• DIRECTIONS FOR THIS TASK: According to the passage on the Crimean War below, who was the first war correspondent to accompany the British Army?
___ GIVEN PASSAGE ___
When the men arrived at the Barrack Hospital, there were no beds. They lay on the floor wrapped in the blankets saturated with blood and ordure in which they had been lying since they left the battlefield. No food could be given them because there was no kitchen. No one could attend to them because there were not sufficient doctors. Some of them lay without even a drink of water all that night and through the next day. There were no cups or buckets to bring water in. There were no chairs or tables. There was not an operating table. The men, half naked, lay in long lines on the bare filthy floors of the huge dilapidated rooms.

Such scenes of horror were nothing new in Britain's military annals: similar miseries had been endured by the British Army many times before. During the winter of 1759, outside Quebec, outside Havana in 1762, during the retreat to the Ems in 1797, worse miseries were endured than in the Crimea. In the disastrous Walcheren expedition of 1809 a whole army was lost through sickness. Men died in thousands in the general hospitals of the Peninsula; the Guards were so reduced by sickness that they had had to fall out of the campaign from November, 1812 to June, 1813.

But these horrors had remained unknown. England rang with the story of Scutari because with the British Army was the first war correspondent, William Howard Russell of The Times.

"By God, Sir, I'd as soon see the devil," said General Pennefather to Russell when they met in the Crimea; but Pennefather did not order Russell home. The Crimea was a casual war. Numbers of tourists, known to the army as "T.G.'s," "Travelling Gentlemen," camped with the troops. Private philanthropists came out at their own expense. Though Russell and his paper were abominated by the army authorities---The Times under the editorship of Delane was a Radical newspaper---he was never obstructed. The military aristocrats of the high command were content to ignore him. "Lord Raglan," wrote Russell, "never spoke to me in his life. . . . I was regarded as a mere camp follower, whom it would be impossible to take more notice of than you would of a crossing sweeper, without the gratuitous penny."

Russell was an Irishman with an Irishman's capacity for indignation, and in dispatches published on October 9, 12, and 13 he furiously described the sufferings of the sick and wounded. "It is with feelings of surprise and anger that the public will learn that no sufficient preparations have been made for the care of the wounded. Not only are there not sufficient surgeons . . . not only are there no dressers and nurses . . . there is not even linen to make bandages. . . . Can it be said that the battle of the Alma has been an event to take the world by surprise? Yet . . . there is no preparation for the commonest surgical operations! Not only are the men kept, in some cases for a week, without the hand of a medical man coming near their wounds. . . . but now . . . it is found that the commonest appliances of a workhouse sick ward are wanting, and that the men must die through the medical staff of the British Army having forgotten that old rags are necessary for the dressing of wounds."
___ SOURCE INFORMATION ___
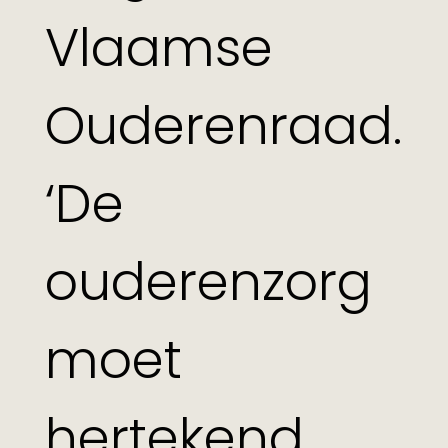
Vlaamse
Ouderenraad.
‘De
ouderenzorg
moet
hertekend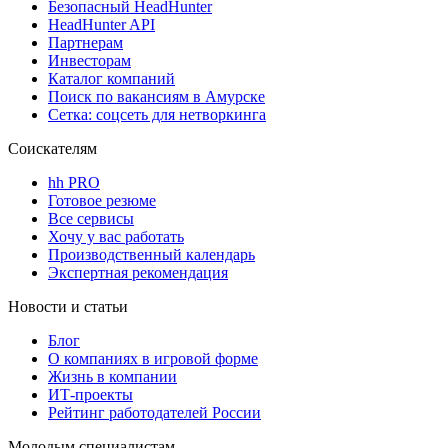
Безопасный HeadHunter
HeadHunter API
Партнерам
Инвесторам
Каталог компаний
Поиск по вакансиям в Амурске
Сетка: соцсеть для нетворкинга
Соискателям
hh PRO
Готовое резюме
Все сервисы
Хочу у вас работать
Производственный календарь
Экспертная рекомендация
Новости и статьи
Блог
О компаниях в игровой форме
Жизнь в компании
ИТ-проекты
Рейтинг работодателей России
Молодым специалистам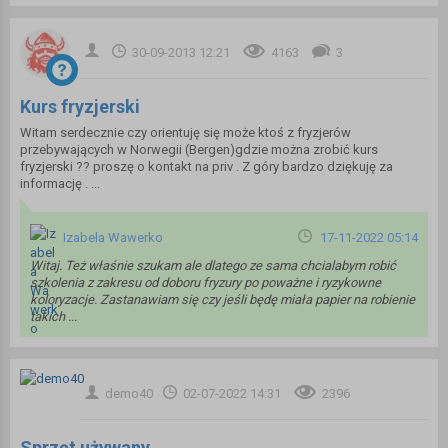
30-09-2013 12:21
4163
3
Kurs fryzjerski
Witam serdecznie czy orientuję się może ktoś z fryzjerów
przebywających w Norwegii (Bergen)gdzie można zrobić kurs
fryzjerski ?? proszę o kontakt na priv . Z góry bardzo dziękuję za
informację . ...
Izabela Wawerko
17-11-2022 05:14
Witaj. Też właśnie szukam ale dlatego ze sama chcialabym robić
szkolenia z zakresu od doboru fryzury po poważne i ryzykowne
koloryzacje. Zastanawiam się czy jeśli będę miała papier na robienie
takich ...
demo40
02-07-2022 14:31
2396
Sprzęt używany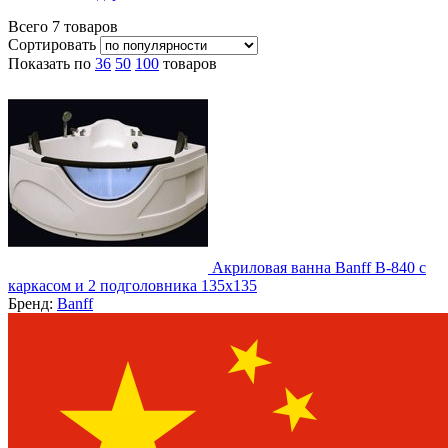
Всего
7
товаров
Сортировать
Показать по
36
50
100
товаров
Акриловая ванна Banff B-840 с
каркасом и 2 подголовника 135х135
Бренд:
Banff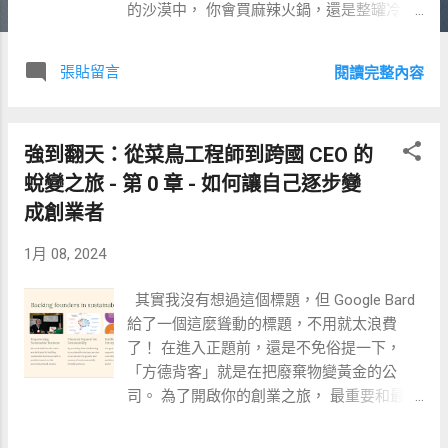
的沙漠中， 你會買麻辣火鍋，還是整罐冷凍
的可樂？ 而且其實 可口可樂早期的商業模
式， 除了賣可樂， 還協助經銷商解決冰箱問
張貼留言
閱讀完整內容
題， 讓消費者更容易買到冰涼的可樂！ 大體
上，選擇創業市場有兩種主要邏輯，我認
為，最終這兩種邏輯都會殊途同歸。 第一種
強到翻天：從菜鳥工程師到跨國 CEO 的
邏輯，瞄準80%的市場，解決80%的痛點。這
是雷軍和孫陶然推崇的邏輯。 第二種邏輯，
蛻變之旅 - 第 0 章 - 如何讓自己逐步變
深耕細分領域，做這個領域的壟斷者。這是
成創業者
李開復、汪華和傅盛提倡的邏輯。 比如
Foundersbacker 第一個内部創業項目，就是
1月 08, 2024
將農業廢棄物轉化成天然可生物降解材料。
這些材料可以製成各種衍生產品，每一個產
其實我沒有想過這個標題，但 Google Bard
品都可以在細分市場做到壟斷。 舉個例子，
給了一個這麼聳動的標題，不用就太浪費
甘蔗渣可以做成可生物降解塑料顆粒、可生
了！ 在進入正題前，還是不免俗提一下，
物降解塑料制品、可生物降解紙、可生物降
「方德背客」就是在把廢棄物變黃金的公
解紙製品、可生物降解餐具等等。 正如我之
司。 為了開啟你的創業之旅， 最重要和最關
前提到的，這兩種邏輯看似不同，但公司規
鍵的一步， 就是將自己塑造為一個真正的創
模化後，最終都會殊途同歸。 不過，任何創
業家 。 正如麻省理工學院的奧萊特教授所提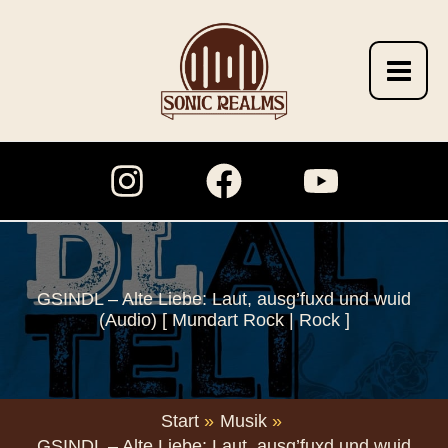
Zum
Inhalt
springen
GSINDL – Alte Liebe: Laut, ausg’fuxd und wuid
(Audio) [ Mundart Rock | Rock ]
Start
Musik
GSINDL – Alte Liebe: Laut, ausg’fuxd und wuid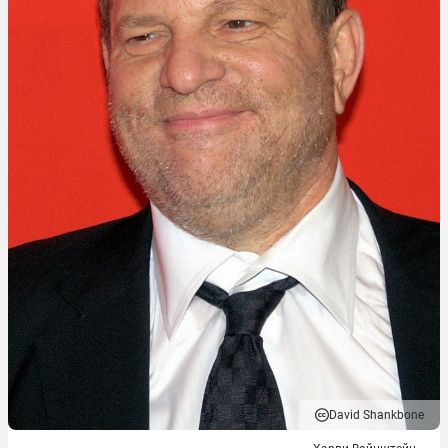
David Shankbone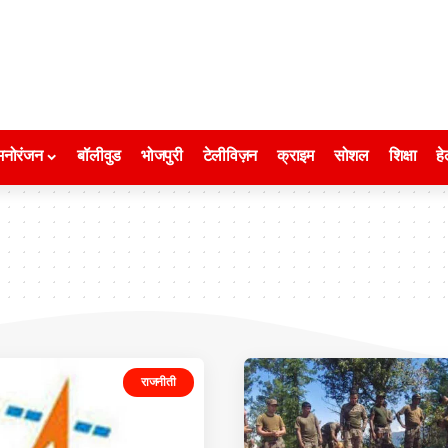
मनोरंजन
बॉलीवुड
भोजपुरी
टेलीविज़न
क्राइम
सोशल
शिक्षा
हे
राजनीती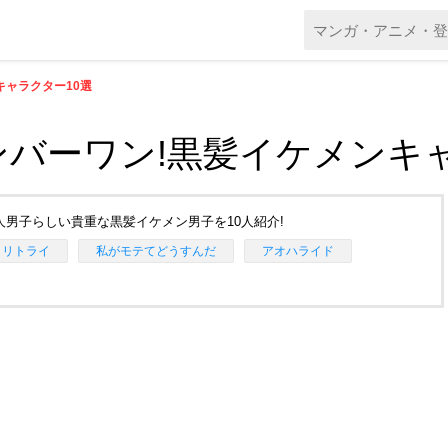
キャラクター10選
バーワン!黒髪イケメンキャ
男子らしい貴重な黒髪イケメン男子を10人紹介!
←リトライ
私がモテてどうすんだ
アオハライド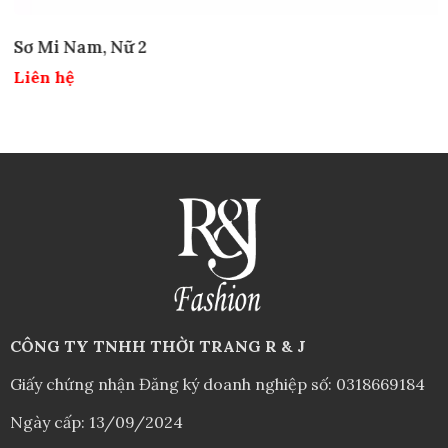
Sơ Mi Nam, Nữ 2
Liên hệ
CÔNG TY TNHH THỜI TRANG R & J
Giấy chứng nhận Đăng ký doanh nghiệp số: 0318669184
Ngày cấp: 13/09/2024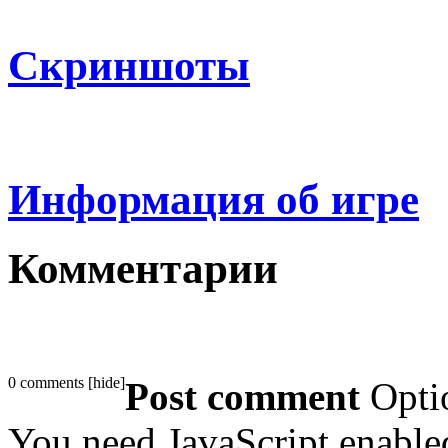
Скриншоты
Информация об игре
Комментарии
0 comments
[
hide
]
Post comment
Opti
You need JavaScript enabl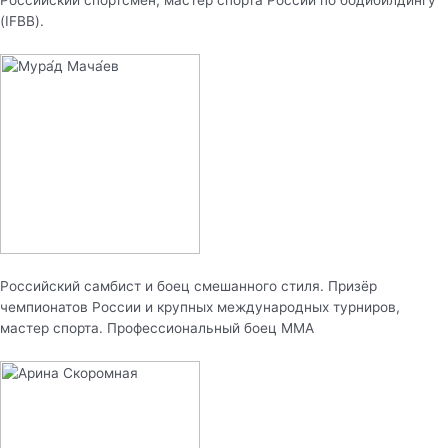
Российский спортсмен, мастер спорта России по бодибилдингу
(IFBB).
Российский самбист и боец смешанного стиля. Призёр
чемпионатов России и крупных международных турниров,
мастер спорта. Профессиональный боец MMA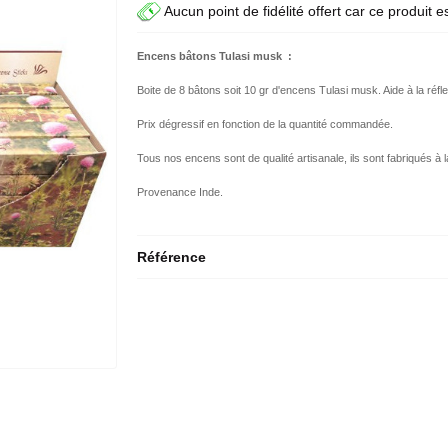
Aucun point de fidélité offert car ce produit e
Encens bâtons Tulasi musk :
Boite de 8 bâtons soit 10 gr d'encens Tulasi musk. Aide à la réflex
Prix dégressif en fonction de la quantité commandée.
Tous nos encens sont de qualité artisanale, ils sont fabriqués à l
Provenance Inde.
Référence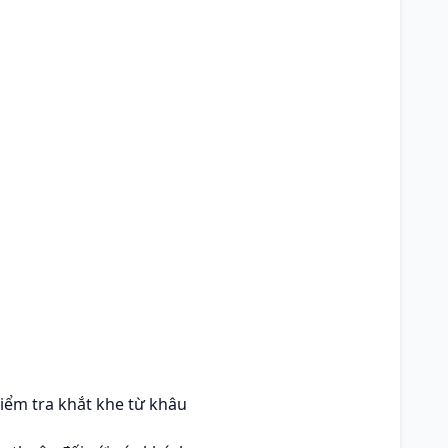
iểm tra khắt khe từ khâu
___
• RESULT BELOW: William Howard Russell of The Times.